» Document excerpt:
4. Local Dominance: Men's Grooming & Haircut Services
The Challenge: Local SEO is a battle for the "Map Pack" and "Near Me" intent. Despite a cooling market trend as the economy shrank in 2025 and caused overall metrics to dip, we successfully defended and grew our most profitable local hubs.
The 2025 Result:
- Retention: Maintained a massive 79% Engagement Rate.
- Local Growth: Despite site-wide trends, individual store pages saw significant month-over-month growth.
My focus here was on maintaining site health and hyper-local relevance. By prioritizing the "Locations" and "Services" clusters, we ensured that the traffic we did keep was highly engaged and ready to book an appointment.
Learn how SEO helped a local men's haircut business to build foot traffic.
[COMING SOON: My SEO Career from 2010 - 2024]
I've had a long career in search, and I have many stories about how my SEO abilities helped clients grow their businesses. I will tell these stories on this page, and share my techniques for success, so be sure to check back in the coming days!
2010s: Addressing Duplicate Content and Other Technical Issues
I began work full-time as an SEO Strategist at Performics in Chicago in 2006. Modern e-commerce was being born and my agency delivered full-service digital marketing to a roster of famous clients.
The Product Issue: One client came to us because they were a firearms auction site. They were kind of like e-bay, but they primarily allowed auctions for guns. Google had very strict rules about what could be advertised, and firearms were not on the list. As a result, the client's only promotional option on the web was organic search, and they came to my team looking to build their organic traffic.
The Problem: Though the website had a large, dedicated user base and a brisk trade, they were getting out-ranked on key terms like "buy firearms", "auction rifles", and suchlike by other firearms websites. I ran a check on Google to see whether other sites were copying their content. What I found was that the website had made multiple copies of itself across at least fifty different domains. As a result, Google didn't know which domain was the "best" one, because there were fifty copies of each page in the site on different websites, and as a result all of the client's domains had lower ranks.
My Technical Solution: I explained to the client about duplicate content and how it negatively impacted visibility in organic search. We used a 301 Redirect to permanently redirect the duplicate domains to a single primary domain. This consolidated all of the client's link authority and, best of all, Google had only one place to look to find the best gun auction site on the internet. Twenty years later, the website is still going strong and is the leading authority for firearm auctions.

» Provided records:
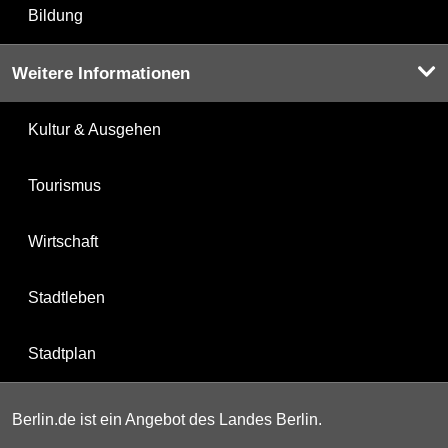
Bildung
Weitere Informationen
Kultur & Ausgehen
Tourismus
Wirtschaft
Stadtleben
Stadtplan
Berlin.de ist ein Angebot des Landes Berlin.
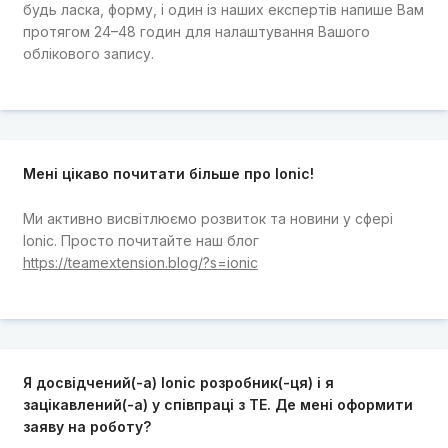
будь ласка, форму, і один із наших експертів напише Вам
протягом 24–48 годин для налаштування Вашого
облікового запису.
Мені цікаво почитати більше про Ionic!
Ми активно висвітлюємо розвиток та новини у сфері
Ionic. Просто почитайте наш блог
https://teamextension.blog/?s=ionic
Я досвідчений(-а) Ionic розробник(-ця) і я
зацікавлений(-а) у співпраці з TE. Де мені оформити
заяву на роботу?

» Task A:
Can you write down the passage of the SEO case-study excerpt starting at "2010s: Addressing Duplicate" and ending at "their organic traffic.", word for word?
» Task B:
Could you pull out every line of text read from the rows above, repeating each one verbatim and leaving the pictures out?

» Reply A:
2010s: Addressing Duplicate Content and Other Technical Issues
I began work full-time as an SEO Strategist at Performics in Chicago in 2006. Modern e-commerce was being born and my agency delivered full-service digital marketing to a roster of famous clients.
The Product Issue: One client came to us because they were a firearms auction site. They were kind of like e-bay, but they primarily allowed auctions for guns. Google had very strict rules about what could be advertised, and firearms were not on the list. As a result, the client's only promotional option on the web was organic search, and they came to my team looking to build their organic traffic.

» Reply B:
Bildung
Weitere Informationen
Kultur & Ausgehen
Tourismus
Wirtschaft
Stadtleben
Stadtplan
Berlin.de ist ein Angebot des Landes Berlin.
будь ласка, форму, і один із наших експертів напише Вам
протягом 24–48 годин для налаштування Вашого
облікового запису.
Мені цікаво почитати більше про Ionic!
Ми активно висвітлюємо розвиток та новини у сфері
Ionic. Просто почитайте наш блог
https://teamextension.blog/?s=ionic
Я досвідчений(-а) Ionic розробник(-ця) і я
зацікавлений(-а) у співпраці з TE. Де мені оформити
заяву на роботу?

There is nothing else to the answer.